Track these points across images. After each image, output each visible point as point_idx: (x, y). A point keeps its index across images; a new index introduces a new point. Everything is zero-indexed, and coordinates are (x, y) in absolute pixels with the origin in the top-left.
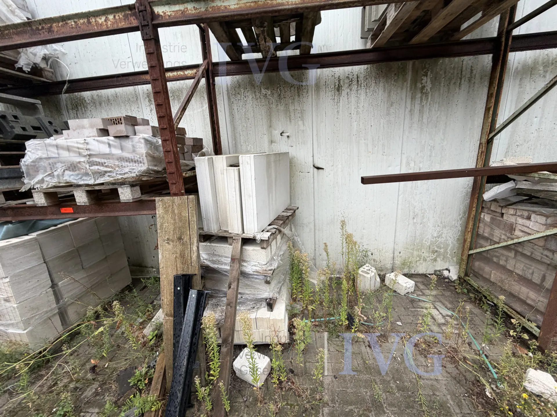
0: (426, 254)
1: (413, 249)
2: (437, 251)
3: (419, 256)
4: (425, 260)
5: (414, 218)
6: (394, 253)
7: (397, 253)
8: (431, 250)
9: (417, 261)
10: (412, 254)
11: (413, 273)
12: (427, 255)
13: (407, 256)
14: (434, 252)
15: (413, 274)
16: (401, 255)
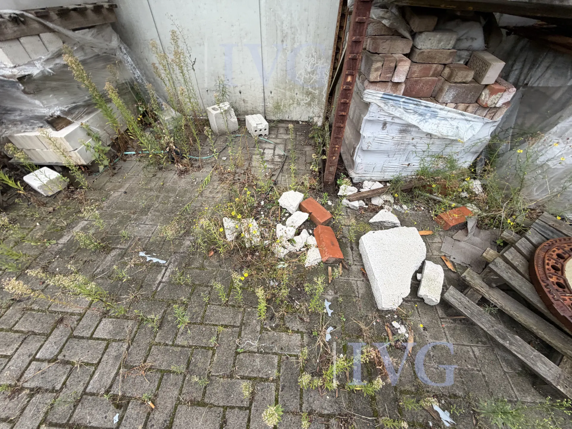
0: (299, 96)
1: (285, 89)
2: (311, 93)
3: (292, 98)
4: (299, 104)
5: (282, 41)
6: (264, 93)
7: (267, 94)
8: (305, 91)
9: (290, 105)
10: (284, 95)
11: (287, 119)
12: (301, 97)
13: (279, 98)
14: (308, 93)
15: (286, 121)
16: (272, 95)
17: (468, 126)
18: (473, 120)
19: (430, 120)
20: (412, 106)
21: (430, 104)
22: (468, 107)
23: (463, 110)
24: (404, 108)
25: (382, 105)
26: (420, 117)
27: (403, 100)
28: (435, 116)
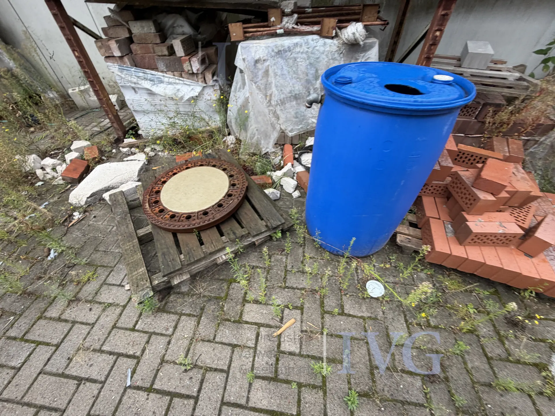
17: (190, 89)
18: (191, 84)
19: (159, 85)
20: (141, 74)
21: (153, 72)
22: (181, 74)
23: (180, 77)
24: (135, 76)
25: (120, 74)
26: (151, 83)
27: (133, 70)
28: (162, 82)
# # # #
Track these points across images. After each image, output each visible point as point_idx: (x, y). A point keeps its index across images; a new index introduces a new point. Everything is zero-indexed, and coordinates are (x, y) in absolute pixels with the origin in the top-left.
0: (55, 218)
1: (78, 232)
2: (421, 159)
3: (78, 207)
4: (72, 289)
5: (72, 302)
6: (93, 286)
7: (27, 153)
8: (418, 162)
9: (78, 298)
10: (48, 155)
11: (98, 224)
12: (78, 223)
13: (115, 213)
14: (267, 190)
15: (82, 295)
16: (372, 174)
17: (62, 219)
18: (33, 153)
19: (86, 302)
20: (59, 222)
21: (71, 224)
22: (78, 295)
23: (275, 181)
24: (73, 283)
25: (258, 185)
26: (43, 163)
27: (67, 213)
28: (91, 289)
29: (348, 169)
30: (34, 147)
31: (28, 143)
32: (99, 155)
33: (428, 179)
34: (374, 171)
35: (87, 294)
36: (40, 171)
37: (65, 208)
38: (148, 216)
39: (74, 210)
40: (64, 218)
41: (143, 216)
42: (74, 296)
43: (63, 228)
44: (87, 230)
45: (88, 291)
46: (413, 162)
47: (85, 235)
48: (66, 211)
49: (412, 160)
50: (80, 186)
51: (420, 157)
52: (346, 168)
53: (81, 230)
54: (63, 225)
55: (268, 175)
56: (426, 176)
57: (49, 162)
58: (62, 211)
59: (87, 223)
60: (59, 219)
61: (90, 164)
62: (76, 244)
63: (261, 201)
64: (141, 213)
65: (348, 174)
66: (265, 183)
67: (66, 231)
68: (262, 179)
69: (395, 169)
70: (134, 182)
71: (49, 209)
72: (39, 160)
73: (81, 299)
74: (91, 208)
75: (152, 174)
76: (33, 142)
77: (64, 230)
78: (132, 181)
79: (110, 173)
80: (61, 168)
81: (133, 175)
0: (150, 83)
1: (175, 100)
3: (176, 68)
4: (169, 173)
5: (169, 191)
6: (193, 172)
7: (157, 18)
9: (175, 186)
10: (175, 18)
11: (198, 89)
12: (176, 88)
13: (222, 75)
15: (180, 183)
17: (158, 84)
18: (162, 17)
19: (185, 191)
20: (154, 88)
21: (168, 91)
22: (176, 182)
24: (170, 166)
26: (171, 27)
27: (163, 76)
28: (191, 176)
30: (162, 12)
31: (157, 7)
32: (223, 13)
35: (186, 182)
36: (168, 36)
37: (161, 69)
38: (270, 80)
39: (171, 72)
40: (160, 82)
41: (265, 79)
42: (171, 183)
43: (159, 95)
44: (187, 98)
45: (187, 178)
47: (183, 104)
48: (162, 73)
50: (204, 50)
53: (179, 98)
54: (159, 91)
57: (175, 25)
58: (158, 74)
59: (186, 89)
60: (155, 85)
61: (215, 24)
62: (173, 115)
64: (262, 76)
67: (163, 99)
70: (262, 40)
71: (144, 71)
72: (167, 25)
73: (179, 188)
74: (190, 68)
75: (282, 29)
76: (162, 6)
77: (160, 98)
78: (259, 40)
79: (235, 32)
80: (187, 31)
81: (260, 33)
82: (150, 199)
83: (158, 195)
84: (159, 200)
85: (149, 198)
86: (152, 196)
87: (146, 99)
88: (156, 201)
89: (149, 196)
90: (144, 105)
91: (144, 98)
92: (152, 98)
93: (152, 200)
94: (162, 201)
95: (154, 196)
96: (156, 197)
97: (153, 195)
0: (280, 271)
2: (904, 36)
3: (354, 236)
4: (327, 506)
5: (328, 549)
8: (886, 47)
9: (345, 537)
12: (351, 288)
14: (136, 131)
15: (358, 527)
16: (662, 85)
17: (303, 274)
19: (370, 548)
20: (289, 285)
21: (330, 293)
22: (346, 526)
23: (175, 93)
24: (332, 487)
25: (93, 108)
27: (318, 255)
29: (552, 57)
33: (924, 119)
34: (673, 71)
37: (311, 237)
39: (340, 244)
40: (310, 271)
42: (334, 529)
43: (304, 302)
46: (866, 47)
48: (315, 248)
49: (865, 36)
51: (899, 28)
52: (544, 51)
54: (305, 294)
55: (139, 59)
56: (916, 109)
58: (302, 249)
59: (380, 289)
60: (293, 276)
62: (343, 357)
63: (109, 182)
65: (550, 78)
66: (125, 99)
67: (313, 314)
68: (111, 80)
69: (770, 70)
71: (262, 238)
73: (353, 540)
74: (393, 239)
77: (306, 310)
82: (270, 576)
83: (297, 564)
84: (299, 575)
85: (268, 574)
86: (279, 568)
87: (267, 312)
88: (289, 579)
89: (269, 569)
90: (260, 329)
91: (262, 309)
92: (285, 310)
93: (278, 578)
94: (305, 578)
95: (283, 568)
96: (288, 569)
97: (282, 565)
# # # #
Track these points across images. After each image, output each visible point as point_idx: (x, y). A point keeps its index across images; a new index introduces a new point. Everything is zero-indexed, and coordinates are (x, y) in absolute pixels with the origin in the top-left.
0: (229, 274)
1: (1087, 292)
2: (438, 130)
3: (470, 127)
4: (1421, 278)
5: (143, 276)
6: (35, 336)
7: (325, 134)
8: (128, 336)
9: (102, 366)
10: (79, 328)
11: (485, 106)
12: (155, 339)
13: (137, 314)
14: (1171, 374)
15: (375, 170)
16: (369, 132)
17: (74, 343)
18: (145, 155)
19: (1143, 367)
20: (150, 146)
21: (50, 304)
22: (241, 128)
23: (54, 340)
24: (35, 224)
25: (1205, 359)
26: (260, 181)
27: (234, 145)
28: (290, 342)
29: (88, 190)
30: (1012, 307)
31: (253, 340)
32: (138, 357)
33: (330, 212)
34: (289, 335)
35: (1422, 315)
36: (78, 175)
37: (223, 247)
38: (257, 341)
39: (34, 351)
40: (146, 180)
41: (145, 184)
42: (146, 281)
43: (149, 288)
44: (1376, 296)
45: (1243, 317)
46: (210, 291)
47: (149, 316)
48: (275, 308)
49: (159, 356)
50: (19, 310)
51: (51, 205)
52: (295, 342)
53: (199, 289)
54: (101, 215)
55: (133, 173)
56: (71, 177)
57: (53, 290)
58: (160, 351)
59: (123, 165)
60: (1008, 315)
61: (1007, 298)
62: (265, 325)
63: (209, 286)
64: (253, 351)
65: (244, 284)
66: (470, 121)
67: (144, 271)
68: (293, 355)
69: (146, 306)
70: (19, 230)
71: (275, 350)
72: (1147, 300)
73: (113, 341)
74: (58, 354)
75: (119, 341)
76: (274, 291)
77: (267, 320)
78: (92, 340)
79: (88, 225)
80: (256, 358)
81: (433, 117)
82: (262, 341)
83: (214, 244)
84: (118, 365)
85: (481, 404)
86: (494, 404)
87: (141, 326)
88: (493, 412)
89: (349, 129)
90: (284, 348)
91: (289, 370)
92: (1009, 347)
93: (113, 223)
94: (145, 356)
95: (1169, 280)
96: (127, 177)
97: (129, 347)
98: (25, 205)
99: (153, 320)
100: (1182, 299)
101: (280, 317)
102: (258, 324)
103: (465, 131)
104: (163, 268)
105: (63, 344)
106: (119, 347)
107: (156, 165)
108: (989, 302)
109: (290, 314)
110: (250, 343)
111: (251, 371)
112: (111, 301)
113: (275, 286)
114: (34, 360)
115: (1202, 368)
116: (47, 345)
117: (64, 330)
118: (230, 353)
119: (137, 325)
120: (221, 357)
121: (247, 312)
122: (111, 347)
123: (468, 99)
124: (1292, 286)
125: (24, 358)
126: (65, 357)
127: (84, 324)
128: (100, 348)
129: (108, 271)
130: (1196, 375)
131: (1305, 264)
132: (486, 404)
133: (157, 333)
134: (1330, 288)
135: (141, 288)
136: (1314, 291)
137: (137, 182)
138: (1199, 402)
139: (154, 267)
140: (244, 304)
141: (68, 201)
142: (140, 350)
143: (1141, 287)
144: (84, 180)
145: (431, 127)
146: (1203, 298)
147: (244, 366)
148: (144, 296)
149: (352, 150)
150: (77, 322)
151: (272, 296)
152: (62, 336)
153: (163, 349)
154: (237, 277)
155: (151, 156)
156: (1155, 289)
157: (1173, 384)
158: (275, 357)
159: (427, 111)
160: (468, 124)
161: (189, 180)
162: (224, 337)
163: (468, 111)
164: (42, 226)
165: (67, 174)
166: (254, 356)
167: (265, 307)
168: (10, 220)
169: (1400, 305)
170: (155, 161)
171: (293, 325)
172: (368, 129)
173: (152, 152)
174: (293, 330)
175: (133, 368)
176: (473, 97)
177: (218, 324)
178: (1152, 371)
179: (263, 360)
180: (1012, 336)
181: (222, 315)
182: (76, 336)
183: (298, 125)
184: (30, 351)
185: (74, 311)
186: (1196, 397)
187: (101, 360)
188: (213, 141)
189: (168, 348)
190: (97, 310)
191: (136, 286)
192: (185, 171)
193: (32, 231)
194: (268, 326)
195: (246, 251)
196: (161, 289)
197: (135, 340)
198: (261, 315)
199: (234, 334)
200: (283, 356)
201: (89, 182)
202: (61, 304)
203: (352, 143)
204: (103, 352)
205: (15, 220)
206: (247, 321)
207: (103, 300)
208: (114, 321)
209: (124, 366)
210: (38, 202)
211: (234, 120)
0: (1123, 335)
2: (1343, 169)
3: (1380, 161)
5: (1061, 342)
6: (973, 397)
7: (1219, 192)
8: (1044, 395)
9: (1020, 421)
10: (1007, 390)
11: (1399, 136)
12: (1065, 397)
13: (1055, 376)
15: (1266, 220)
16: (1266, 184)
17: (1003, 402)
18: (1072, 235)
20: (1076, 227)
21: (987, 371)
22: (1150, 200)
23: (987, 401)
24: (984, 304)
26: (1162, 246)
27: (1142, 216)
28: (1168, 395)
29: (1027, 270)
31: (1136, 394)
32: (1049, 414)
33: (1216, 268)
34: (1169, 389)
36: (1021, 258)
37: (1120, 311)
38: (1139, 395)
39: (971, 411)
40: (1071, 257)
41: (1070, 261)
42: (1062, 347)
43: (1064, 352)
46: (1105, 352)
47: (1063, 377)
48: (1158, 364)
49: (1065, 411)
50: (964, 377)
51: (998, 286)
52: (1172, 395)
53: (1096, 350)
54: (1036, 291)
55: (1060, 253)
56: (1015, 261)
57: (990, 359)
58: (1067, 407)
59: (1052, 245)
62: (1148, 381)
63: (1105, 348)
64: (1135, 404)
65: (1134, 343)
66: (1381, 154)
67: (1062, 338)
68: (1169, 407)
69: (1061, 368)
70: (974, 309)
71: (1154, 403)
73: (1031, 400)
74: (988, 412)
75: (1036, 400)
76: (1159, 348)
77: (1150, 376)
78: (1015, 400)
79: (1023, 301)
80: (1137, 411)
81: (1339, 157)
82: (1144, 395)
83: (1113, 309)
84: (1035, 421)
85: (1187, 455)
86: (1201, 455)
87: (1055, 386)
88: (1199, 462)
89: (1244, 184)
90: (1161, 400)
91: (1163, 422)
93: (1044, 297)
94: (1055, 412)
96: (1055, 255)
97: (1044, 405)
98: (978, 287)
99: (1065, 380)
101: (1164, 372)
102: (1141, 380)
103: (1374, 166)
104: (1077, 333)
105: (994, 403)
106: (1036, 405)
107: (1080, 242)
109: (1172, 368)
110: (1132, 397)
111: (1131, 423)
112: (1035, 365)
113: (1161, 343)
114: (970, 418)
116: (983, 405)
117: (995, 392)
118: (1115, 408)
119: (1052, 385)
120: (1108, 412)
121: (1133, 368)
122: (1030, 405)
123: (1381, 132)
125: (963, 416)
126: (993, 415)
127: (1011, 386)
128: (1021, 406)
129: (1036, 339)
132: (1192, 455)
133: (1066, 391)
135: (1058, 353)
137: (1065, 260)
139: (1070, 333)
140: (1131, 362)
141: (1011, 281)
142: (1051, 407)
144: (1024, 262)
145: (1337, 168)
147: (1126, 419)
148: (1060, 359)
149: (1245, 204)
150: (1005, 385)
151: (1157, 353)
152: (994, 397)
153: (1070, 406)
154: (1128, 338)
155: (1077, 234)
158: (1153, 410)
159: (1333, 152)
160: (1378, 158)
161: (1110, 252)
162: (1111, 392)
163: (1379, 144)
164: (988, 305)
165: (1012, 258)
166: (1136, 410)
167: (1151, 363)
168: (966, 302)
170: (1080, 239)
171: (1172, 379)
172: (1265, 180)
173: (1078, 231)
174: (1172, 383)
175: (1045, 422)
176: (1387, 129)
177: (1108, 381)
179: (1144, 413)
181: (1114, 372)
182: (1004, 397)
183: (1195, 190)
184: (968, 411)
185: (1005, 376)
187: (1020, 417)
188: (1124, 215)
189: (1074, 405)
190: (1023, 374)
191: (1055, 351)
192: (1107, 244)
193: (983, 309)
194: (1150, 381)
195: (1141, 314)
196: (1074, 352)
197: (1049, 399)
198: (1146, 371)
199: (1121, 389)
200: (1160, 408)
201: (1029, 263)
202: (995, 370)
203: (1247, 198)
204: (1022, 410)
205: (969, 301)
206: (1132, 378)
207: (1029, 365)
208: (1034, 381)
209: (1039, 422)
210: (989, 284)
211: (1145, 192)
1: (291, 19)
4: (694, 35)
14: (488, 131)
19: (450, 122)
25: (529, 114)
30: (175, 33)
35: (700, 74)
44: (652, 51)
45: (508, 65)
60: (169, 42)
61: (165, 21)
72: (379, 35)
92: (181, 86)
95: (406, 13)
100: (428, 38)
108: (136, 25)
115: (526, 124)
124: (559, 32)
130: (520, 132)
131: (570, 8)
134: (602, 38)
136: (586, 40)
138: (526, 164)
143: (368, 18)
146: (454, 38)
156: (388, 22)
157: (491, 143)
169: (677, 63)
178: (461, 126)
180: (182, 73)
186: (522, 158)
# # # #
• ASSIGNED TASK
Rewrite the records from the line with "82: (150, 199)" through the line with "97: (282, 565)", changing "(146, 99)" to "(146, 100)" and keeping everything else the same.

• EXPECTED ANSWER
82: (150, 199)
83: (158, 195)
84: (159, 200)
85: (149, 198)
86: (152, 196)
87: (146, 100)
88: (156, 201)
89: (149, 196)
90: (144, 105)
91: (144, 98)
92: (152, 98)
93: (152, 200)
94: (162, 201)
95: (154, 196)
96: (156, 197)
97: (153, 195)
0: (280, 271)
2: (904, 36)
3: (354, 236)
4: (327, 506)
5: (328, 549)
8: (886, 47)
9: (345, 537)
12: (351, 288)
14: (136, 131)
15: (358, 527)
16: (662, 85)
17: (303, 274)
19: (370, 548)
20: (289, 285)
21: (330, 293)
22: (346, 526)
23: (175, 93)
24: (332, 487)
25: (93, 108)
27: (318, 255)
29: (552, 57)
33: (924, 119)
34: (673, 71)
37: (311, 237)
39: (340, 244)
40: (310, 271)
42: (334, 529)
43: (304, 302)
46: (866, 47)
48: (315, 248)
49: (865, 36)
51: (899, 28)
52: (544, 51)
54: (305, 294)
55: (139, 59)
56: (916, 109)
58: (302, 249)
59: (380, 289)
60: (293, 276)
62: (343, 357)
63: (109, 182)
65: (550, 78)
66: (125, 99)
67: (313, 314)
68: (111, 80)
69: (770, 70)
71: (262, 238)
73: (353, 540)
74: (393, 239)
77: (306, 310)
82: (270, 576)
83: (297, 564)
84: (299, 575)
85: (268, 574)
86: (279, 568)
87: (267, 312)
88: (289, 579)
89: (269, 569)
90: (260, 329)
91: (262, 309)
92: (285, 310)
93: (278, 578)
94: (305, 578)
95: (283, 568)
96: (288, 569)
97: (282, 565)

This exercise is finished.